Not that her interest in the neophyte is purely artistic. Shelley Winters has been costumed and styled to look as much as possible like the 1950s stereotype of a Butch But Glamorous Lesbian. Just in case we miss the point, the dialogue drops heavy hints about the lonely and frustrated existence to which “a woman like that” must invariably be doomed. Tellingly, much of this dialogue was eliminated from the Italian release of Mambo and survives only in the international English-language print. As a 21st century audience, we are at once fascinated and appalled – but that is certainly nothing new in this movie. With her undeniable powers of persuasion, Shelley wrests Silvana away from Vittorio and moulds her tyrannically into a great dancer. At this point, Mambo threatens to become a sort of misbegotten remake of The Red Shoes (1948) only with a lesbian in the Anton Walbrook role and a sleazy petty criminal in the role played by Marius Goring. An honest-to-God analysis might well reveal that this film equates being a criminal with being a lesbian and also, indirectly, with being black. Hence it is best to avoid doing one if we are to go on enjoying the fun. Our heroine makes her triumphal return to Venice. She enters a nightclub looking simply sensational in a black beaded gown that looks as if it had been poured slowly, bead by glistening bead, over her curvaceous and near-naked form.

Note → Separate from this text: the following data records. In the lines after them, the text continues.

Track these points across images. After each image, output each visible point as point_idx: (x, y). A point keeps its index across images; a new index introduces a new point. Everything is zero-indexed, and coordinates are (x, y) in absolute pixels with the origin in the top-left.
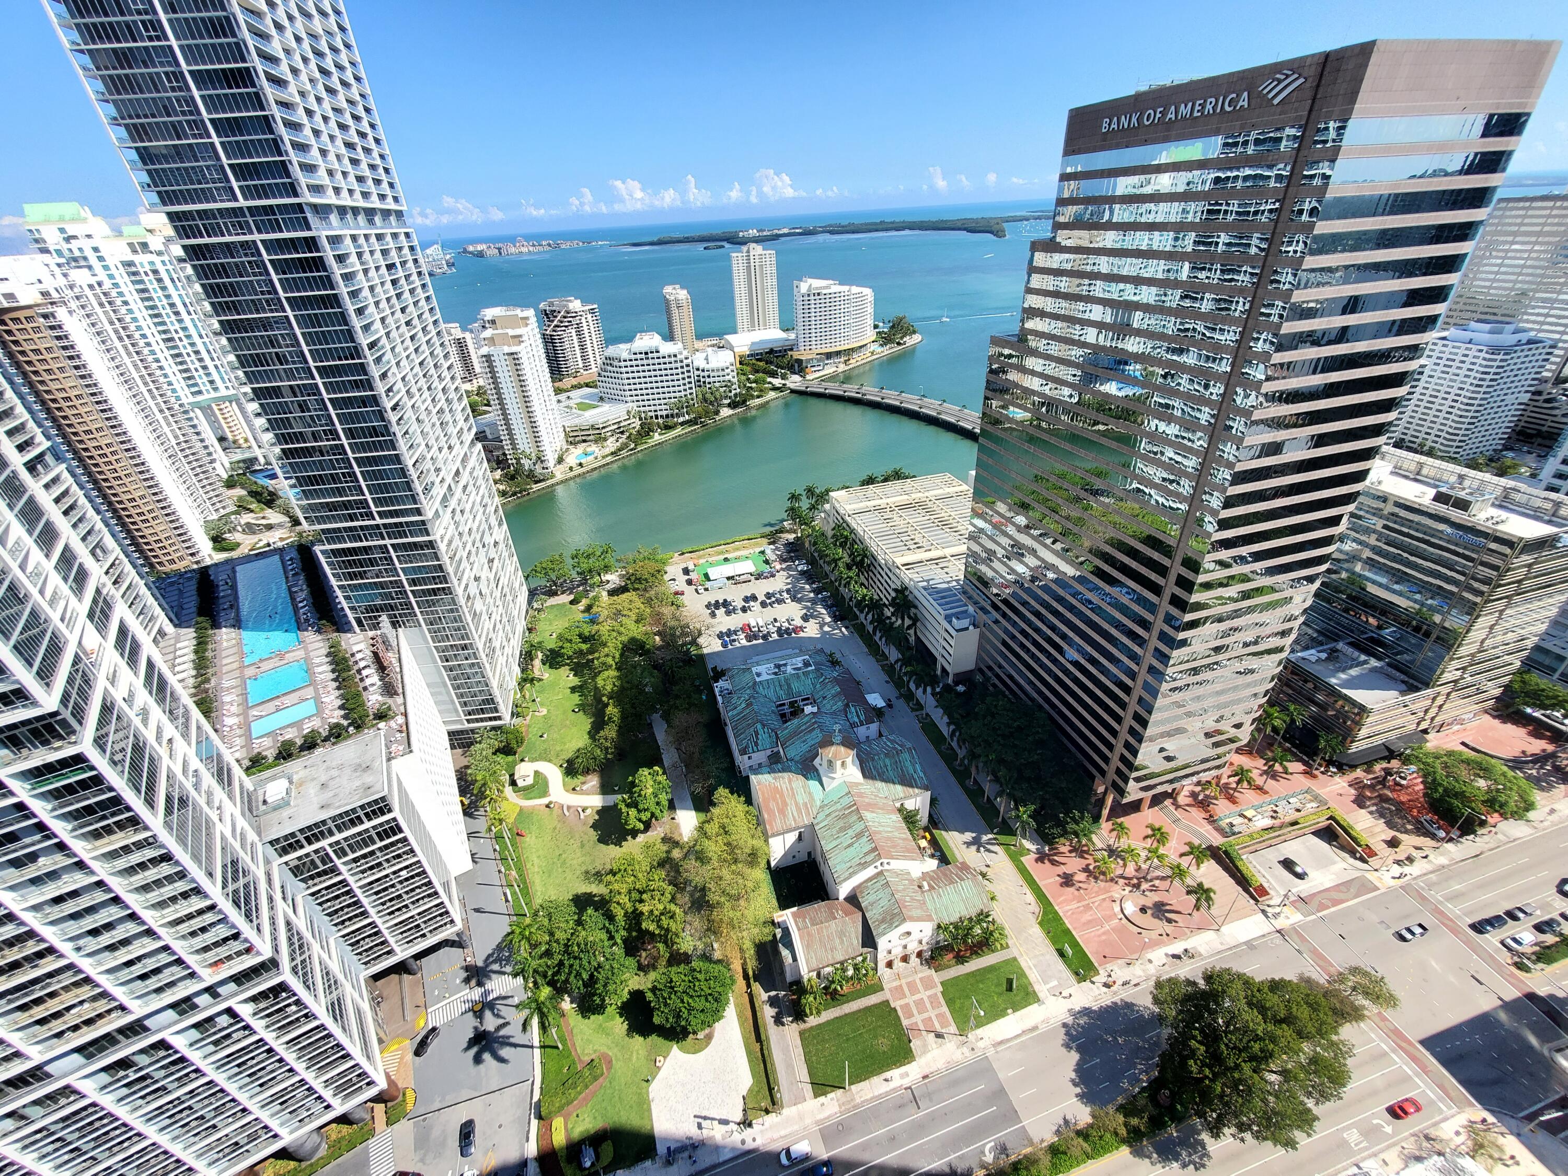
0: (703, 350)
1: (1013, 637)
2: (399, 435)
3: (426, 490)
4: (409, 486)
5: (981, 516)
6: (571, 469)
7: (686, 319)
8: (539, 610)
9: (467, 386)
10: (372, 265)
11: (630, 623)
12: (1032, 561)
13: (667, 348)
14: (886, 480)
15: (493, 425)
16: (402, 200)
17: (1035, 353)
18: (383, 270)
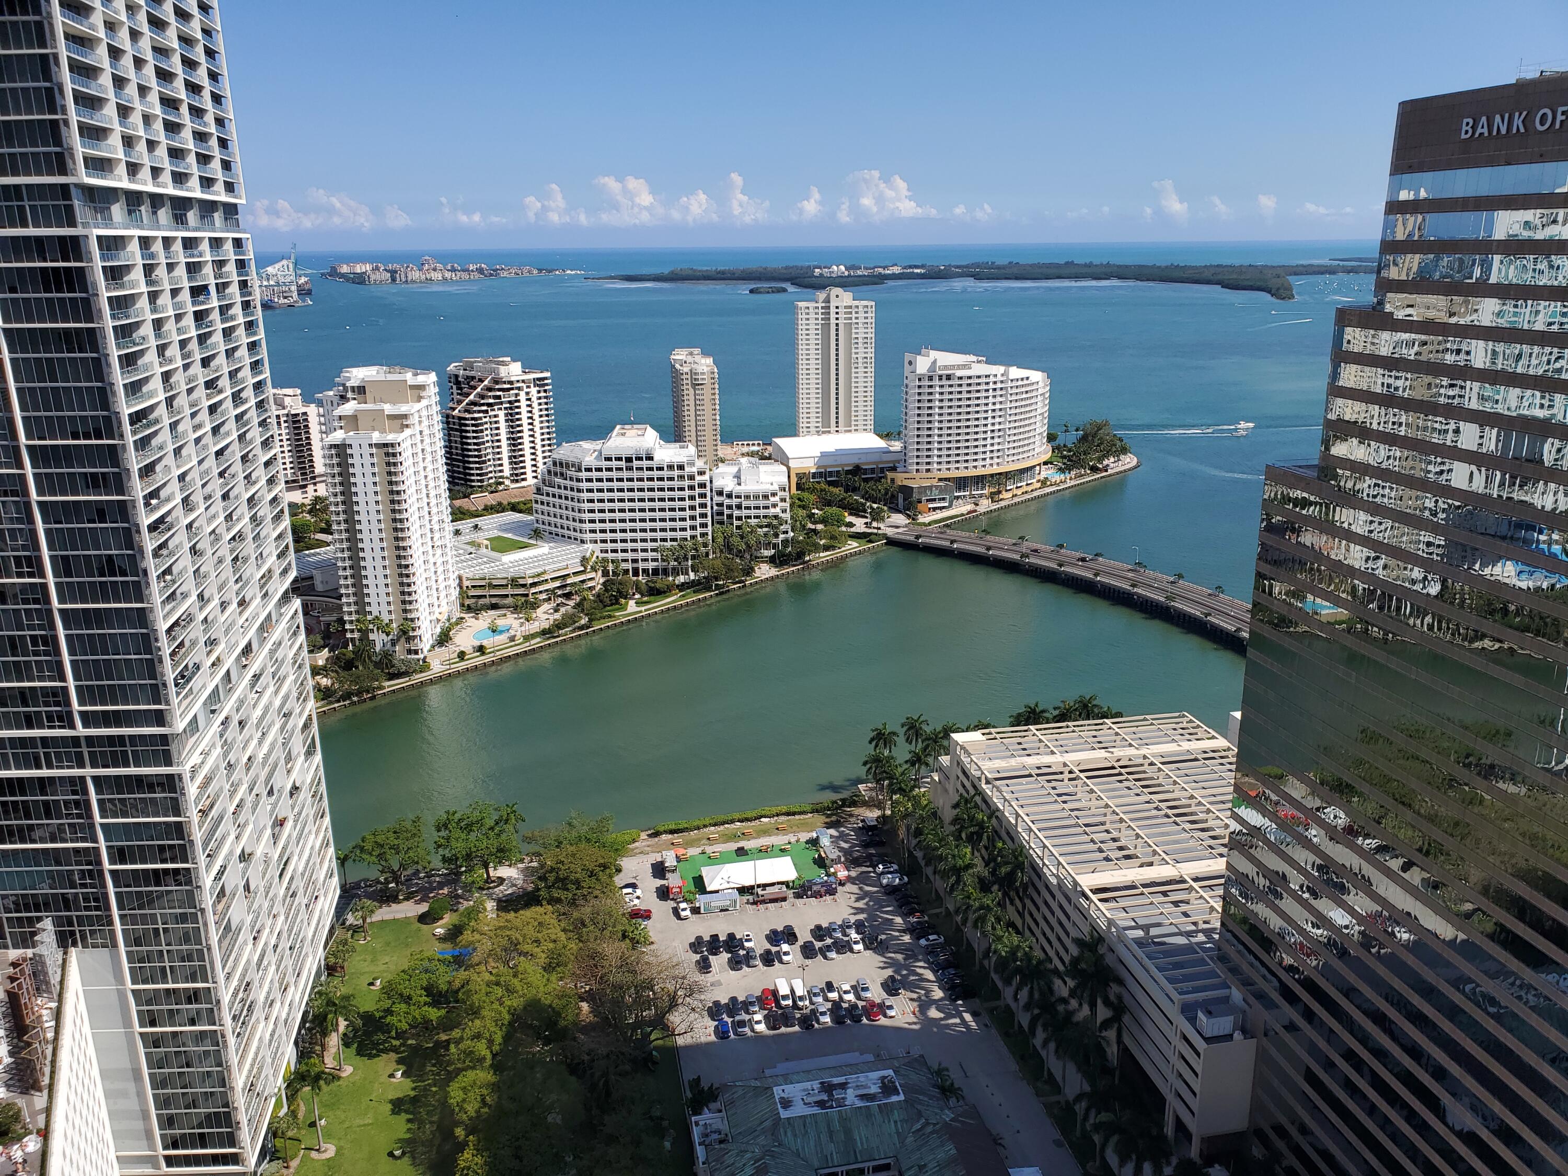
0: (733, 462)
1: (1329, 1065)
2: (153, 574)
3: (184, 678)
4: (152, 668)
5: (1255, 802)
6: (462, 655)
7: (708, 407)
8: (355, 930)
9: (296, 497)
10: (167, 287)
11: (533, 971)
12: (1362, 903)
13: (666, 454)
14: (1063, 717)
15: (329, 566)
16: (241, 188)
17: (1352, 500)
18: (185, 296)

Perhaps it is inevitable that she meets the Prince again. But what we honestly did not see coming is the fact that the Prince turns out to be dying of hereditary haemophilia, as was the custom in all good aristocratic families. No sooner does Vittorio get wind of this than he cooks up a plot for Silvana to marry the dying man, so she can inherit his money and his crumbling ancestral palazzo and share her ill-gotten gains, naturally, with her true love. The plot now shifts abruptly to that of Henry James’ novel The Wings of the Dove, only with the sex roles neatly reversed. Silvana reacts with horror to the suggestion – and then goes ahead and marries the Prince. A rapist he may be, but he is still a more inviting marriage prospect than Vittorio. (Shelley Winters is not an option, partly for censorship reasons and partly because she has unaccountably been run over by a car.) Once she has married the Prince, Silvana comes to realise that he is in fact a decent, caring and thoroughly sensitive bloke. Is it his fault if he got a bit too carried away by the thrill of Carnival night? Mambo now looks set to be a touching tale of a woman who has been raped falling ever so tenderly in love with the man who raped her. We might like to believe this film could not possibly become any more outrageous than it already is. If so, we reckon without those unique talents that Dino de Laurentiis employed in the script department.

There are several twists left to go in the plot of Mambo, which is remarkable given that the film is only 90 minutes long. What is also remarkable is that Silvana Mangano looks serenely beautiful throughout and never once seems tainted by the sheer awe-inspiring bad taste of everybody and everything around her. One day in the late 60s she would wake up, walk out on her crass vulgarian of a husband and make a string of classic films with intellectual left-wing directors like Luchino Visconti and Pier Paolo Pasolini. (Her most famous film was Death in Venice (1971). It may have helped her exorcise some bad memories.) But Mambo, too, is an undeniable classic of a sort. It may just be wiser not to say what kind.